相手を知ると自分も変わる

よくビジネスなどの交渉ごとの場面で「”Win-Win”を目指しなさい」と言われます。Win-Winとは、文字通り「私も勝ち、あなたも勝つ」という意味です。アメリカではSteven Coveyという人の書いた”Seven Habits of Highly Effective People”という有名な本(日本語では「7つの習慣」)で広く知られるようになった概念です。この「どちらかが勝ち、どちらかが負ける」のではなく両方にとってよい解決方法を考えよう、というのは、RCB親子コミュニケーションコースでも兄弟げんかや夫婦喧嘩などの際の解決方法として提唱しているツールです。実際、うちでも子供たちが喧嘩を始めると「どうしたら二人ともハッピーになれるか」という問いかけをしています。

最近、このWin-Winについてもう少し考える機会がありました。ある人と自分との間にどうやら意見の食い違いがあるようなのです。相手と話し合う前に、自分が現時点で考えられる妥協のポイントをあれこれ考え、検討している私を見て、夫から「”Win-Win”の最初のステップは相手を理解すること。それから自分を理解してもらうことだよ」という助言がありました。彼は今まさにこのSteven Coveyの本をオーディオブックで聴いている最中なので記憶も新しく、次のエピソードについても話してくれました。

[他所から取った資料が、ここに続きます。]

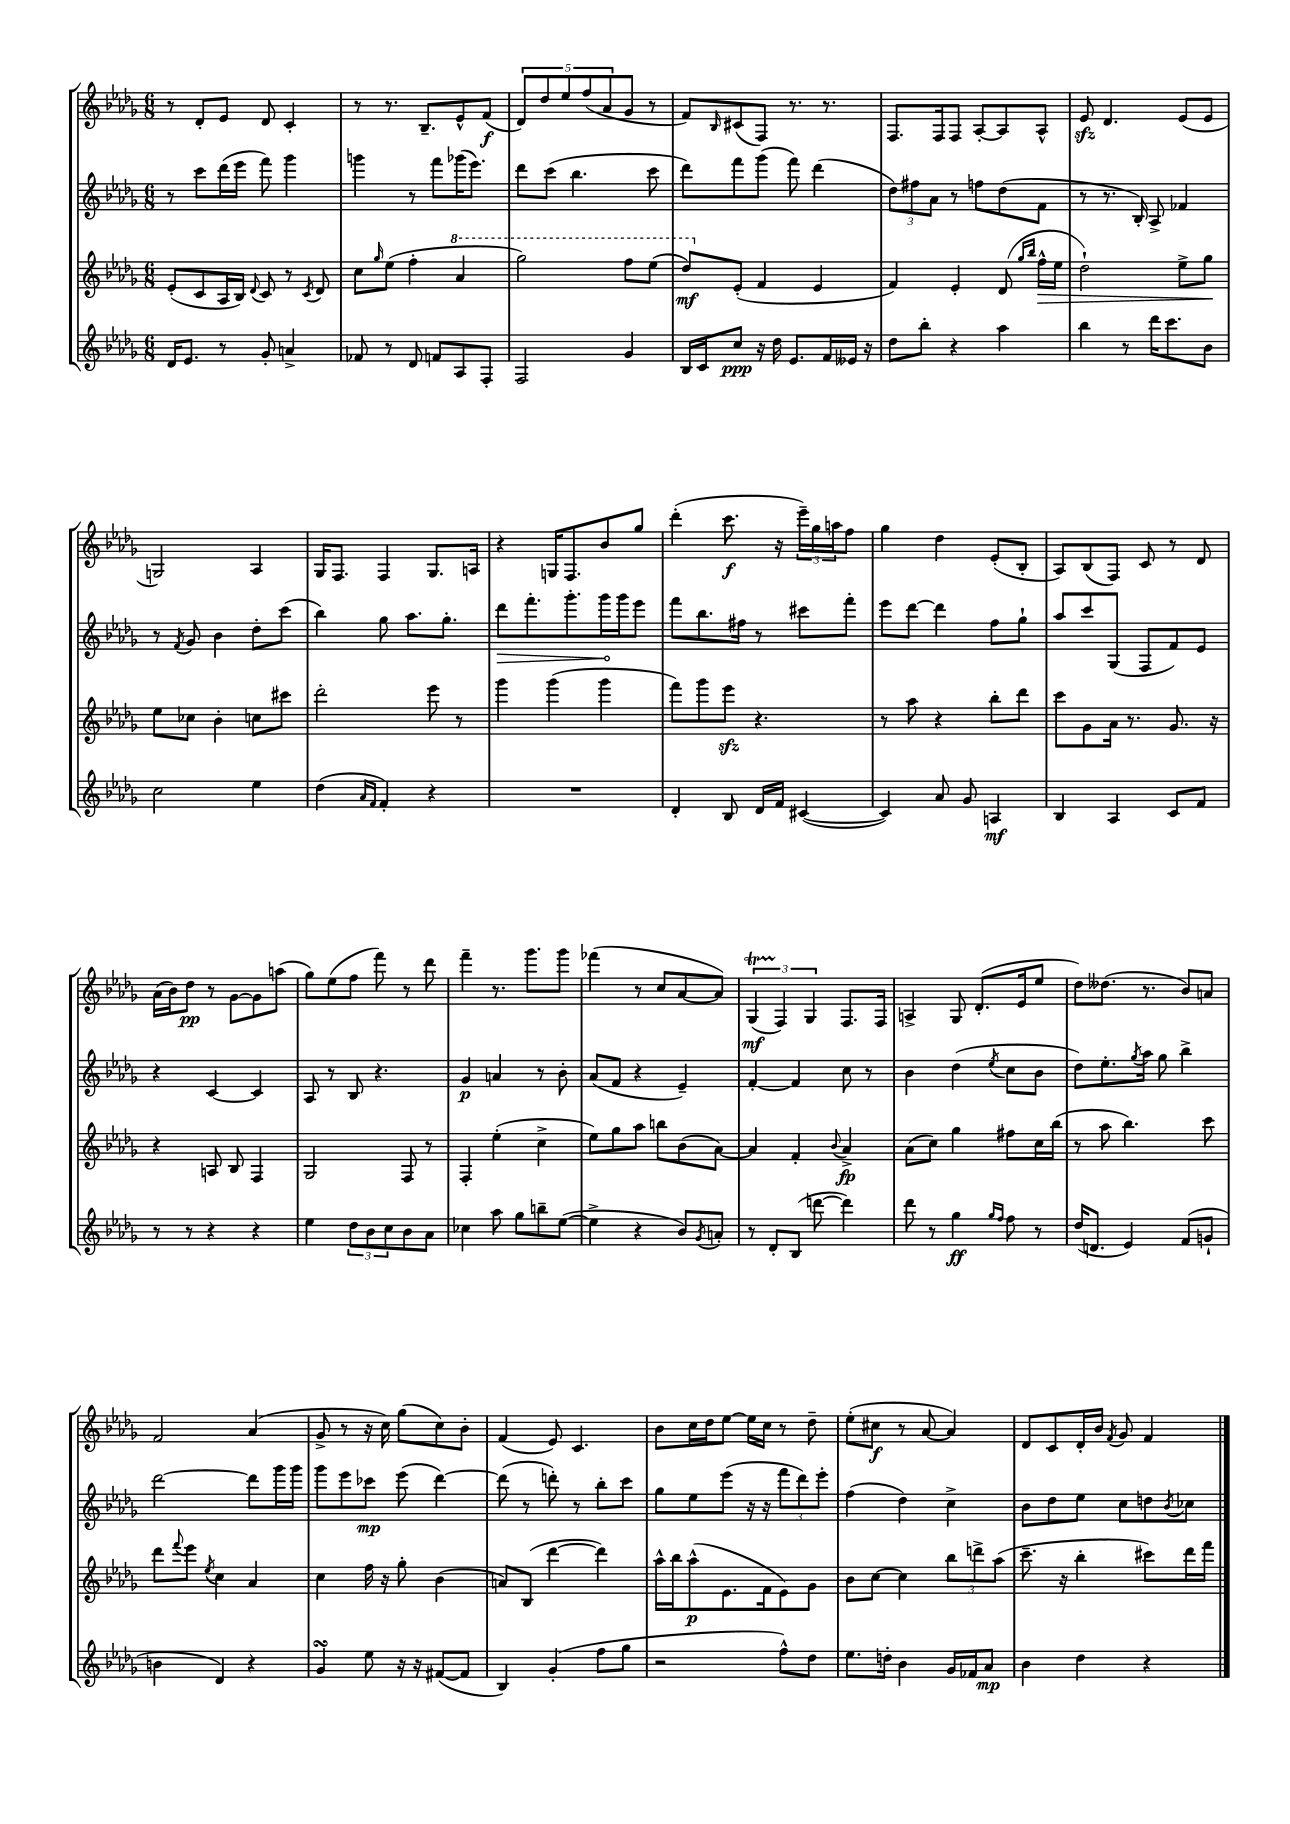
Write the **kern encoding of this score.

**kern	**kern	**kern	**kern
*staff4	*staff3	*staff2	*staff1
*clefG2	*clefG2	*clefG2	*clefG2
*k[b-e-a-d-g-]	*k[b-e-a-d-g-]	*k[b-e-a-d-g-]	*k[b-e-a-d-g-]
*M6/8	*M6/8	*M6/8	*M6/8
16d-	(8e-'	8r	8r
8.e-	.	.	.
.	8c	8ccc	8d-'
8r	16A-	(16ddd-	8e-
.	16B-)	16eee-	.
.	8qqd-	.	.
8g-'	8c	8fff)	8d-
4a^	8r	4ggg-	4c'
.	8qc	.	.
.	8d-	.	.
=	=	=	=
8f-	8cc	4ggg	8r
.	16qqgg-	.	.
8r	(8ee-	.	8.r
8d-	4ff'	8r	.
.	.	.	8.B-~
8f	.	8fff	.
8A-	4aa-	(16ggg-	8e-^^
.	.	8.eee-)	.
8F'	.	.	(8f
=	=	=	=
2F	2ggg-)	8ddd-	10d-)
.	.	.	10dd-
.	.	(8ccc	.
.	.	.	10ee-
.	.	4.bb-	.
.	.	.	(10ff
.	.	.	10a-
4g-	8fff	.	8g-
.	(8eee-	8ccc	8r
=	=	=	=
16B-	8ddd-)	8ddd-)	8f)
16c	.	.	.
.	.	.	16qqB-
8cc	(8e-'	8fff	(8c#
16r	4f	(8ggg-	8F)
16dd-	.	.	.
8.e-	.	8fff)	8.r
.	4e-	(4ddd-	.
16f	.	.	8.r
16e--	.	.	.
16r	.	.	.
=	=	=	=
8dd-	4f)	12dd-)	8.F
.	.	12ff#	.
8bb-'	.	.	.
.	.	12a-	.
.	.	.	16F
4r	4e-'	8r	8F
.	.	8ff	[8A-'
4aa-	(8d-	(8dd-	8A-]
.	16qqgg-	.	.
.	16qqbb-	.	.
.	16ff^^	8f	8A-^^
.	16ee-	.	.
=	=	=	=
4bb-	2dd-`)	8r	8e-
.	.	8.r	4.d-
8r	.	.	.
.	.	16B-')	.
16ddd-	.	8A-^	.
8.ccc	.	.	.
.	8ee-^	4f-	(8e-
8b-	8gg-	.	8e-
=	=	=	=
2cc	8ee-	8r	2G)
.	.	8qf	.
.	8cc-	8g-	.
.	4b-'	4b-	.
4ee-	8cc	8dd-'	4A-
.	8ccc#	(8ccc	.
=	=	=	=
(4dd-	2ddd-'	4bb-)	16G-
.	.	.	8.F
16qqa-	.	.	.
16qqf	.	.	.
4f')	.	8gg-	4F
.	.	8.aa-	.
4r	8eee-	.	8.G-
.	.	8.gg-'	.
.	8r	.	.
.	.	.	16A
=	=	=	=
2.r	4ggg-	8ddd-	4r
.	.	8.fff'	.
.	(4ggg-	.	16G
.	.	8.ggg-'	8.F
.	4ggg-	16ggg-	8b-
.	.	16ggg-	.
.	.	8eee-	8gg-
=	=	=	=
4d-'	8fff)	8fff	(4ddd-'
.	8ggg-	8.bb-	.
8B-	8eee-	.	8.ccc
.	.	16ff#	.
16d-	4.r	8r	.
16f	.	.	16r
([4c#	.	8ccc#	24eee-~)
.	.	.	24gg-
.	.	.	24aa
.	.	8fff'	8ff
=	=	=	=
4c#])	8r	8eee-	4gg-
.	8aa-	[8ddd-	.
8a-	4r	4ddd-]	4dd-
8g-	.	.	.
4A	8bb-'	8ff	(8e-'
.	8ddd-	8gg-`	8B-'
=	=	=	=
4B-	8ccc	8aa-	8A-)
.	8g-	8ccc	(8B-
4A-	16a-	(8G-	8F)
.	8.r	.	.
.	.	8F	8c
8c	8.g-	8f)	8r
8f	.	8e-	8d-
.	16r	.	.
=	=	=	=
8r	4r	4r	(16a-
.	.	.	16b-)
8r	.	.	8dd-
4r	8A	[4c	8r
.	8B-	.	[8g-
4r	4F	4c]	8g-]
.	.	.	(8aa
=	=	=	=
4ee-	2G-	8A-	8gg-)
.	.	8r	(8ee-
12dd-	.	8B-	8ff
12b-	.	.	.
.	.	4.r	8fff)
12cc	.	.	.
8b-	8F	.	8r
8a-	8r	.	8ddd-
=	=	=	=
4cc-	4F'	4g-	4fff~
8aa-	(4ee-'	4a	8.r
8gg-	.	.	.
.	.	.	8.ggg-
8bb~	4cc^	8r	.
([8ee-	.	8b-'	8ggg-
=	=	=	=
4ee-^]	8ee-)	(8a-	(4fff-
.	8gg-	8f	.
4r	8aa-	4r	8r
.	8bb	.	8cc
8b-)	(8b-	4e-~)	[8a-
8qg-	.	.	.
8a'	[8a-)	.	8a-])
=	=	=	=
8r	4a-]	[4f'	(6G-
8d-'	.	.	.
.	.	.	6F)
(8B-	4f'	4f]	.
.	.	.	6G-
[8ddd	.	.	.
.	8qqb-	.	.
4ddd])	4a-^	8cc	8.F
.	.	8r	.
.	.	.	16F
=	=	=	=
8ddd-	(8a-	4b-	4A^
8r	8cc)	.	.
4gg-	4gg-	(4dd-	8G-
.	.	.	(8.d-'
16qqgg-	.	.	.
16qqff	.	8qee-	.
8ff	8ff#	8cc	.
.	.	.	16e-
8r	16cc	8b-	8ee-
.	(16bb-	.	.
=	=	=	=
(16dd-	8r	8dd-)	8dd-)
8.d	.	.	.
.	8aa-	8.ee-'	(8.dd--
4e-)	4.bb-)	.	.
.	.	8qgg-	.
.	.	16aa-	8.r
.	.	8gg-	.
(8f	.	4bb-^	8b-)
8g`	8ccc	.	8a
=	=	=	=
4b	8ddd-	[2ddd-	2f
.	8qqfff	.	.
.	8eee-	.	.
.	8qee-	.	.
4d-)	4cc	.	.
4r	4a-	8ddd-]	(4a-
.	.	16ggg-	.
.	.	16ggg-	.
=	=	=	=
4g-	4cc	8ggg-	8g-^
.	.	8eee-	8r
8ee-	16ff	8ccc-	16r
.	16r	.	16cc)
16r	8gg-'	(8eee-	(8gg-
16r	.	.	.
([8f#	(4b-	[4ddd-)	8cc)
8f#]	.	.	8b-'
=	=	=	=
4B-)	8a)	(8ddd-]	(4f
.	(8B-	8r	.
(4g-'	[4ddd-	8ddd')	8e-)
.	.	8r	4.c
8ff	4ddd-])	8bb-'	.
8gg-	.	8ccc	.
=	=	=	=
2r	16aa-^^	8gg-	8b-
.	16bb-	.	.
.	(8aa-^^	8ee-	16cc
.	.	.	16dd-
.	8.e-	(8eee-	[8ee-
.	.	16r	16ee-]
.	16f	16r	16cc
8ff^^)	8e-)	12fff	8r
.	.	12ddd-)	.
8dd-	8g-	.	8dd-~
.	.	12eee-'	.
=	=	=	=
8.ee-	8b-	(4ff	(8ee-'
.	[8cc	.	8cc#
16dd'	.	.	.
4b-	4cc]	4dd-)	8r
.	.	.	[8a-
16g-	12bb-	4cc^	4a-])
16f-	.	.	.
.	12ddd^	.	.
8a-	.	.	.
.	(12aa-	.	.
=	=	=	=
4b-	8.ccc~	8b-	8d-
.	.	8dd-	8c
.	16r	.	.
4dd-	4bb-'	8ee-	16d-'
.	.	.	16b-
.	.	.	8qf
.	.	8cc	8g-
4r	8ccc#)	8dd	4f
.	.	8qb-	.
.	16ddd-	8cc-	.
.	16fff	.	.
==	==	==	==
*-	*-	*-	*-
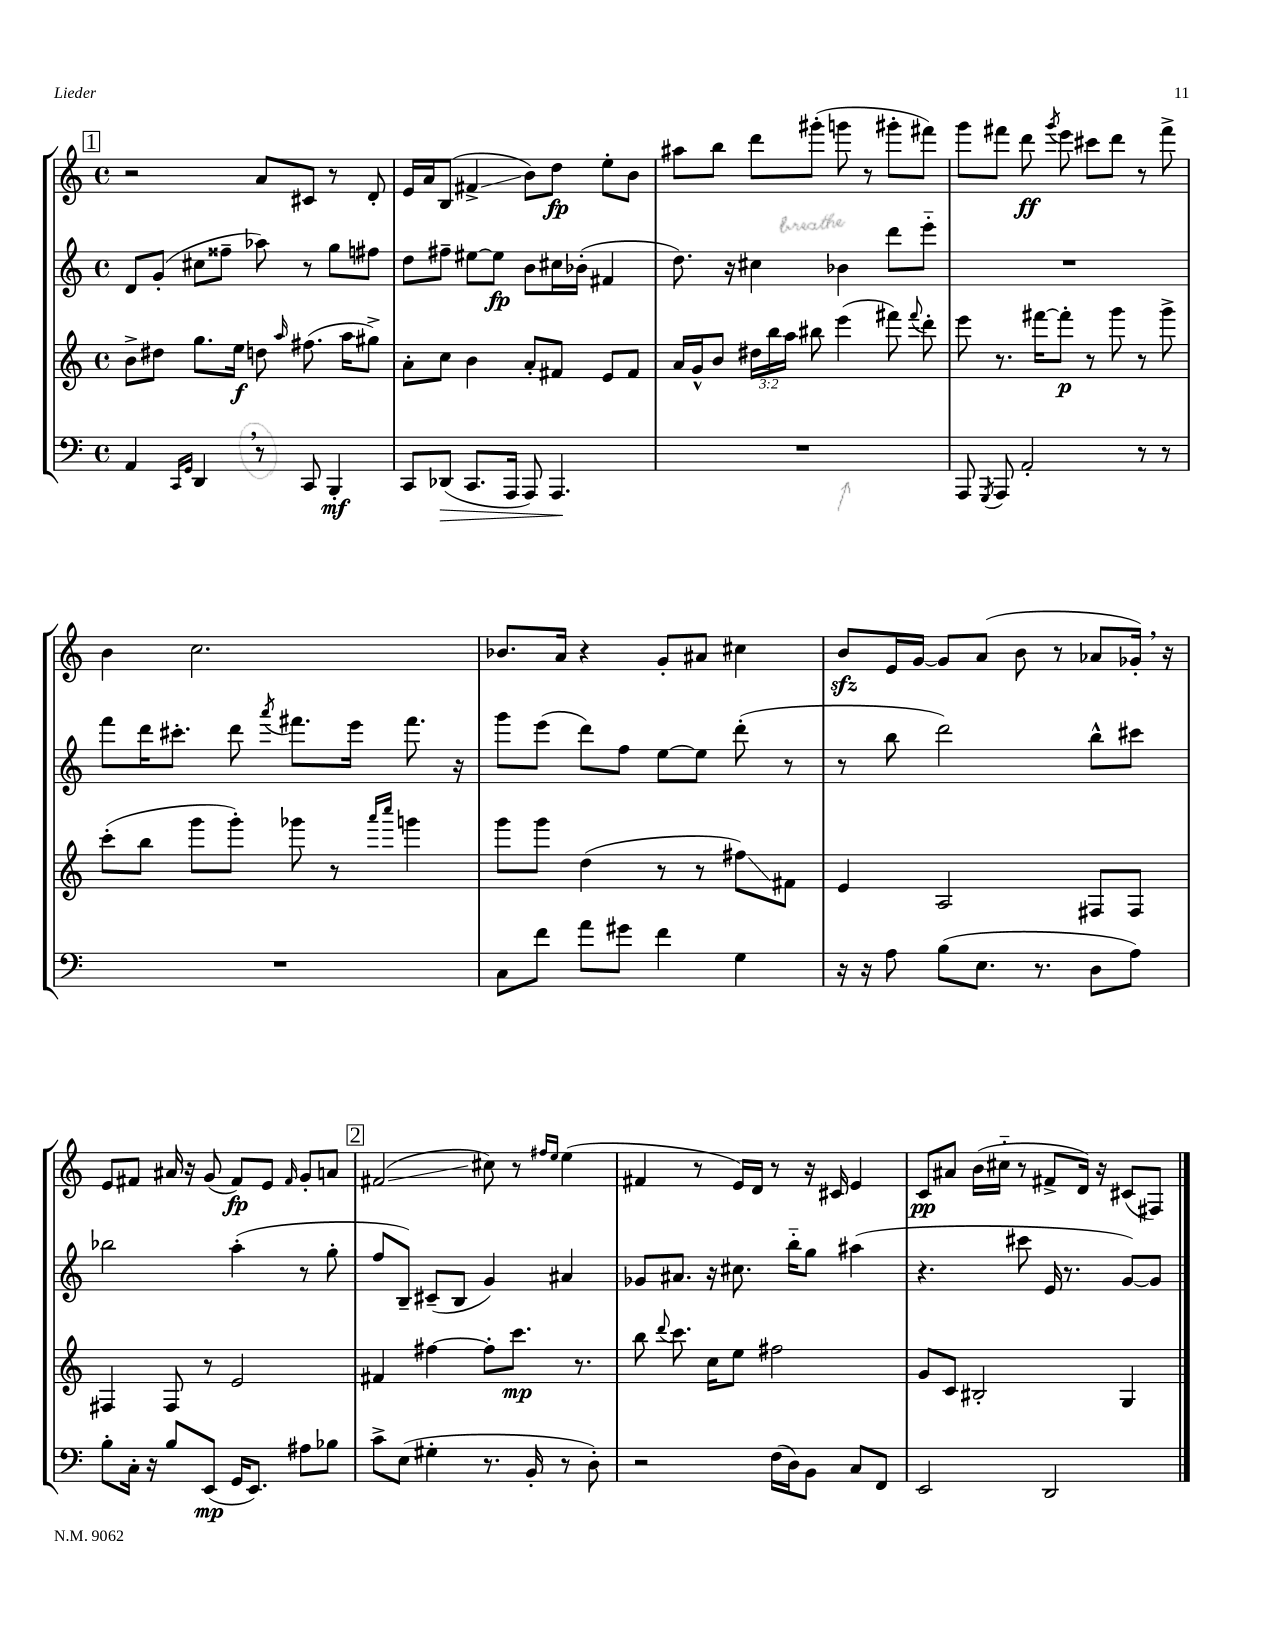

Stevenは本の中で「子供たちが騒いでいるのをとめもせずにボーっとしている父親」について説明していました。最初は「なぜ注意しないのだ」と苦々しく思っていたが、ついに耐えかねて「子供たちを注意したほうがいいのでは」とその父親に話しかけたところ、その父親は「実は彼らの母親(自分の妻)が亡くなったばかりで・・どうやって子供たちに話せばいいのか検討もつかないのだ」ということを打ち明けてきたというのです。その話を聞くまではStevenにとって彼は「子供を注意しないダメな父親」でしたが、話を聞いた今となっては「ぼーっとしているのは無理もない、何かしてやれないだろうか」と、状況を理解し、その不運を思いやる対象となったのです。当然、その時点では「では自分は相手に何を望むか」も以前とはまったく違ってきます。

夫は続けて「相手の状況をまず理解したら、その時点で自分は変わっているかもしれない。だから相手の状況を先に聞いて理解した上で、それから考えればいいんじゃない」と言いました。私たちは得てして「XXは~と思っているのに違いない」という推測をもとにあれこれと考えをめぐらせますが、実際のところは聞いて見なければわかりません。相手の話を聞いて自分の理解が深まり、その結果相手に対する気持ちが少しでも変わってくれば、その時点で自分が相手に対して望むことが変わる可能性もあるでしょう。最初のステップはこれからですが、とりあえず思い悩む前にまずコミュニケーションをとり相手を理解すること。そこから考えても遅くないと思った出来事でした。